__Задание__
Продолжите воспоминания о писательском конгрессе в Ленинграде, начав сразу после последнего приведённого предложения.

__Фрагмент источника__
Лекции по русской литературе — страница 27 из 39

Lord of the Flies его; Энгус Уилсо; Рон Слитлоу[57], знаменитый тогда был человек, сейчас он как-то затих. Не знаете такого писателя? У него был знаменитый роман, по-моему, The Solutude of the Long Distance Runner[58], «Одиночество бегуна». Итальянец Гойтисоло[59], помню, тоже очень талантливый был человек, все пропали куда-то.

И появился такой [венгерский писатель] Тибор Дери, и мы не поняли, что происходит: когда объявили, что в зале присутствует Тибор Дери, все члены западной делегации зааплодировали, устроили ему овацию. А мы не знали, почему ему вдруг такая овация. Оказывается, он только что был освобожден из тюрьмы, где сидел после восстания пятьдесят шестого года, и только незадолго и, как я понимаю, даже благодаря настоянию этого КОМЕСа (?) человек вышел из тюрьмы и приехал сразу на конгресс в Ленинград.

Меня вызвали тогда в Союз писателей и спросили, не хочу ли я сделать доклад о состоянии молодой литературы, прозы, положении литературы. Я сказал: «Конечно, конечно, хочу», – и столкнулся с тем, как все это происходит, как наши аппаратчики проводят такие мероприятия.

Я написал текст и отдал для ознакомления. Главой делегации был профессор Иван Анисимов, директор Института мировой литературы имени Горького. Итальянцы его называли Иван [Грозный?], он все крушил мировой авангардизм буржуазный. Орал жутко, стучал кулаком и так далее. Он мне сказал: «Да вы что, что вы хотите тут говорить? Это не пойдет. Вы приходите, мы будем обсуждать ваш…» И я пришел, это было в какой-то комнате в гостинице, там сидели деятели, которые не входили в советскую делегацию, но проводили это мероприятие – в общем, весь отдел культуры ЦК. И Альберт Беляев нынешний, и Черноуцан такой был… Они мне говорили: «Вот здесь вот надо поправить, здесь убрать, это нельзя говорить, [и] это нельзя говорить». Было похоже на штаб заговорщиков. Я слышал, как они говорили: «Вот с этим надо поработать. Надо работать с Сартром! Надо работать с Гойтисоло!» Как будто это все враждебное, как будто это идет война, какие-то партизанские акции должны предприниматься.

Они выправили мой доклад и убрали из него довольно много кусков. И я тогда подумал: соглашусь, выйду на трибуну и скажу первоначальный текст. И поразительно то, что я это сделал. И поразительно еще то, что никто из них не заметил этого. Да-да, просто потрясающе, никто не заметил! Это просто чистая шла формальная работа с авторами: давить, вот обязательно давить что-то такое…

[Замечу, что постоянно] шла легкая, очень изящная, но идеологическая борьба на этой конференции. Скажем, выходил Симонов и говорил: «Когда я лечу в самолете, мне небезразлично, какой идеологии придерживается пилот!» Выскакивал тогда… да тот же Энценсбергер и кричал: «А мне безразлично, какой идеологии придерживается пилот: важно, чтобы он был хороший механик, чтобы он был хорошим пилотом, профессиональным!» Вот такие были столкновения.

__Извлечённые данные__
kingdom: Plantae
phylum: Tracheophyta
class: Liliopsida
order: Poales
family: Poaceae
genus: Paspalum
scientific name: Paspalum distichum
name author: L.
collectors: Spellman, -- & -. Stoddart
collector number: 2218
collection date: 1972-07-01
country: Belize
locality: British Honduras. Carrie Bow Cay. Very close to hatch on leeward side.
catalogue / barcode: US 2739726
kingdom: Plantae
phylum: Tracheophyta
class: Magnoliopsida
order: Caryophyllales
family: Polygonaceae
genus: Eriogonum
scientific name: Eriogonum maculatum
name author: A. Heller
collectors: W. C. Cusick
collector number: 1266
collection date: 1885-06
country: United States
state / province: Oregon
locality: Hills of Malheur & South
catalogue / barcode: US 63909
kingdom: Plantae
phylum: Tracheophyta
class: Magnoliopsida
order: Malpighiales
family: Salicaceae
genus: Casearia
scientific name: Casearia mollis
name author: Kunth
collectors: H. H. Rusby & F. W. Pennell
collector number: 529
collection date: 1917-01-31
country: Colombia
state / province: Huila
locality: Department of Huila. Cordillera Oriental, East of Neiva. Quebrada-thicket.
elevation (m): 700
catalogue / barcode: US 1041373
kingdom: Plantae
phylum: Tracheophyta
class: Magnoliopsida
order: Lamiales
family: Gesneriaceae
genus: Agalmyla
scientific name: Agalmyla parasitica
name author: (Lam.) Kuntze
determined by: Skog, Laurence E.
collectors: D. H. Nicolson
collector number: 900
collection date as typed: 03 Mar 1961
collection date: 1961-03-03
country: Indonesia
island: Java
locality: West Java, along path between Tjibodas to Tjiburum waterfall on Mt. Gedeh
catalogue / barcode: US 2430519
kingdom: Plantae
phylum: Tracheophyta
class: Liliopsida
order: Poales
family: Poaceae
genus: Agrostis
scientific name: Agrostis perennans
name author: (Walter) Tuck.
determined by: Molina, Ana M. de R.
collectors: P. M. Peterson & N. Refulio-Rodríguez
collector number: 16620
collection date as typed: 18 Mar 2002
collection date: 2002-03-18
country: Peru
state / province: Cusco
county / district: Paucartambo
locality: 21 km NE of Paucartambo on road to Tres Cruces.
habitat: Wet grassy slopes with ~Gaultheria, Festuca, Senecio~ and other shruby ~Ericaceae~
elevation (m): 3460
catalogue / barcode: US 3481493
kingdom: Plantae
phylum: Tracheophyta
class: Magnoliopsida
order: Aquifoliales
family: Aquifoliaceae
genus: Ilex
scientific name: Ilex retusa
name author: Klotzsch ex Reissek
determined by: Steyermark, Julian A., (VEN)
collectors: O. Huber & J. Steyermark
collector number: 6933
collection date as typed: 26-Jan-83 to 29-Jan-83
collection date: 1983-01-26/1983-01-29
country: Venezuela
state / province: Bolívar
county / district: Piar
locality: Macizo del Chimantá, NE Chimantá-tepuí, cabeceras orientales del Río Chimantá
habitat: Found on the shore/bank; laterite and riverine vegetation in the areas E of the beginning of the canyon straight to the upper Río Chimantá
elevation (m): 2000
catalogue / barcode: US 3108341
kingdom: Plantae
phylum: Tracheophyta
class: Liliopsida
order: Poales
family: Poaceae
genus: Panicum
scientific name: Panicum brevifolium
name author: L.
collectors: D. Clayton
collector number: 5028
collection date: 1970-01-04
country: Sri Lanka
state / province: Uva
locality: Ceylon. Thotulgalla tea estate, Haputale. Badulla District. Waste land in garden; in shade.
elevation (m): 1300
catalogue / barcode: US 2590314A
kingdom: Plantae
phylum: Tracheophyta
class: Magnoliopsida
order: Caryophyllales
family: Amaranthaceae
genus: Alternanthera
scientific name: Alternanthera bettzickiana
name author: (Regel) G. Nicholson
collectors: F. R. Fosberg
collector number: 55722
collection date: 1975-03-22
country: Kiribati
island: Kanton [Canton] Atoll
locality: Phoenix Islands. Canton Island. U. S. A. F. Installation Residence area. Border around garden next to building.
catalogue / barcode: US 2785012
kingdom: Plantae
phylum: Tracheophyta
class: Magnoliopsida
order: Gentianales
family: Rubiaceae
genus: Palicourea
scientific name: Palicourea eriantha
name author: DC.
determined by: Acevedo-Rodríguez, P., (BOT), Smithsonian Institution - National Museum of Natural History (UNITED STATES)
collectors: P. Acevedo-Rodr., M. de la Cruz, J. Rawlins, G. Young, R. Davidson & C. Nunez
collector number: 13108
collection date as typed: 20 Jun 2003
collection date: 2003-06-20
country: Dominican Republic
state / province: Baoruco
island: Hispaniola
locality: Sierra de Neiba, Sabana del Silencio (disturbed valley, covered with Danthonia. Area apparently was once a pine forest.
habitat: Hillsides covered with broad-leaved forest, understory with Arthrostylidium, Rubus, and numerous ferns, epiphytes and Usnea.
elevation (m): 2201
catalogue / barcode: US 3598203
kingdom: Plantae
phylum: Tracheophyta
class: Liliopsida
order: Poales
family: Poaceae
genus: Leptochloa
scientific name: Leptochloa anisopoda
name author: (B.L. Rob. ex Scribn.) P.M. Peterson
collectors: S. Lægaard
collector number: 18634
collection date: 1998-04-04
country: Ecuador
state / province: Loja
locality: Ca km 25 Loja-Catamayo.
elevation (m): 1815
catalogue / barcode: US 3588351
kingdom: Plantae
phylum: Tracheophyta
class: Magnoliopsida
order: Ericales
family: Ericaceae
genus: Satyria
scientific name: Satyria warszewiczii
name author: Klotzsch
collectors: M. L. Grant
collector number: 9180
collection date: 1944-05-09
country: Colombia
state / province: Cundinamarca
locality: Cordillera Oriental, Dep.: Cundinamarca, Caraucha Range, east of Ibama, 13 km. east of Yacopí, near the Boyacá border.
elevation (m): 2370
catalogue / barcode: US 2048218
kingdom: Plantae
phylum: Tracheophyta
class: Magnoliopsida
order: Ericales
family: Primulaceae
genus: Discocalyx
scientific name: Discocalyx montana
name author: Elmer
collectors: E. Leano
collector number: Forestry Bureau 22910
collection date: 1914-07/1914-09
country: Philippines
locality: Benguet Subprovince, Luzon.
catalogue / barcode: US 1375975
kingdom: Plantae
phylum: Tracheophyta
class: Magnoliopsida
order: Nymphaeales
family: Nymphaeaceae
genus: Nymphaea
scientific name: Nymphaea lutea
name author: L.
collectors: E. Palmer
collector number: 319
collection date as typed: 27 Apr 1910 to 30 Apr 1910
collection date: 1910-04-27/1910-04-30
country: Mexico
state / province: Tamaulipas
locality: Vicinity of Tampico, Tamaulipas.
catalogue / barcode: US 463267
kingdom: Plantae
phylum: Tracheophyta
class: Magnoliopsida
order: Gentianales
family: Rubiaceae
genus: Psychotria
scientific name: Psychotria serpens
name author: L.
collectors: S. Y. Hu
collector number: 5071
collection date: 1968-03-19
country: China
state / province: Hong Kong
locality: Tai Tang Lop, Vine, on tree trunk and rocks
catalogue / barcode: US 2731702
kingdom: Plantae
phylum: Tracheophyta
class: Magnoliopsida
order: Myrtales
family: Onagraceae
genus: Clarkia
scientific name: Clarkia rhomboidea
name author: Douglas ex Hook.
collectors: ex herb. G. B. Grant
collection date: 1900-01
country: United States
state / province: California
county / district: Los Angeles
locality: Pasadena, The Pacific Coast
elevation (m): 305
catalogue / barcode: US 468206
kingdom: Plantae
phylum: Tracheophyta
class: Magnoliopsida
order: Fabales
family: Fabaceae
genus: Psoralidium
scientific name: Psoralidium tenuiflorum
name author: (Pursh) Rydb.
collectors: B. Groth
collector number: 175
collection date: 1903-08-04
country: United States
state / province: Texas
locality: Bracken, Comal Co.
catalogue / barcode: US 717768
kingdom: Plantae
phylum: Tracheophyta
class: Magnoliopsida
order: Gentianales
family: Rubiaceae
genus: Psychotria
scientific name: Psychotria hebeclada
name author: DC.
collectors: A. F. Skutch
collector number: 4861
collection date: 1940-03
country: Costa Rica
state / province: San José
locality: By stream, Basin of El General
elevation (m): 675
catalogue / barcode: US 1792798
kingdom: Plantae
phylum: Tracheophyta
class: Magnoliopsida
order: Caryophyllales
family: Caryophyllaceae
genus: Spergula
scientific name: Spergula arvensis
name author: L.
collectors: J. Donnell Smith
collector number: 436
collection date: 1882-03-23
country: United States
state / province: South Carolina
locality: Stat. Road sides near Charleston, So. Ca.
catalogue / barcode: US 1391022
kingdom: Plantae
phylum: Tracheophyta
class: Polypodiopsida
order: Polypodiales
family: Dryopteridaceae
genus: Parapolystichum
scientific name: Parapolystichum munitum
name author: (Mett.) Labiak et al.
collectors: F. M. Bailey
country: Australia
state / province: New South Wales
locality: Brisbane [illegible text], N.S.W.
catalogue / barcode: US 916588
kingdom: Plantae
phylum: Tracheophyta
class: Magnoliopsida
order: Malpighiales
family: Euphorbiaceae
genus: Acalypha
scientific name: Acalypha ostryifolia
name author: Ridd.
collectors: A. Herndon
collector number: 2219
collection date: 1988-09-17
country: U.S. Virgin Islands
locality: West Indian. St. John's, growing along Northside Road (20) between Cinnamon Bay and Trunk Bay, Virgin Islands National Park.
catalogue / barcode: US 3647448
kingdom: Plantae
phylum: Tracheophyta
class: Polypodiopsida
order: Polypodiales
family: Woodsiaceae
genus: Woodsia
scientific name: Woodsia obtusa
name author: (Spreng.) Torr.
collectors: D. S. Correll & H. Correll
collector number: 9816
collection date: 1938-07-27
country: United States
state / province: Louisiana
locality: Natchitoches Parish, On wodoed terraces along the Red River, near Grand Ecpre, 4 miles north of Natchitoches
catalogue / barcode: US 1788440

__Ожидаемый ответ__
Был очень смешной эпизод… Была дикая жара в Ленинграде. На трибуне стоял Энценсбергер, синхронный перевод шел. В это время синхронного переводчика сзади кто-то спросил: «Боржома вам не дать?» И он ответил: «Немного боржома не помешает». И зал расхохотался. Энценсбергер говорил о «новом романе», и получилось очень здорово: «”Новому роману” немного боржома не помешает».

В делегации был такой Борис Сучков, он потом стал после Анисимова директором Института мировой литературы, а тогда был зам. главного редактора журнала «Знамя». Это был очень образованный, очень ученый человек. Очень умный – и неплохой – человек. Он отсидел [почти] десять лет в лагерях, вернулся, его восстановили в партии, и он снова стал партийным литературным функционером. Я помню его, мы с ним встречались в курортных каких-то обстоятельствах. Мы беседовали иногда, и я знал, что он всё понимает прекрасно. Всё! Он читал по-немецки, по-английски, по-французски, был в курсе всего и явно любил всё это.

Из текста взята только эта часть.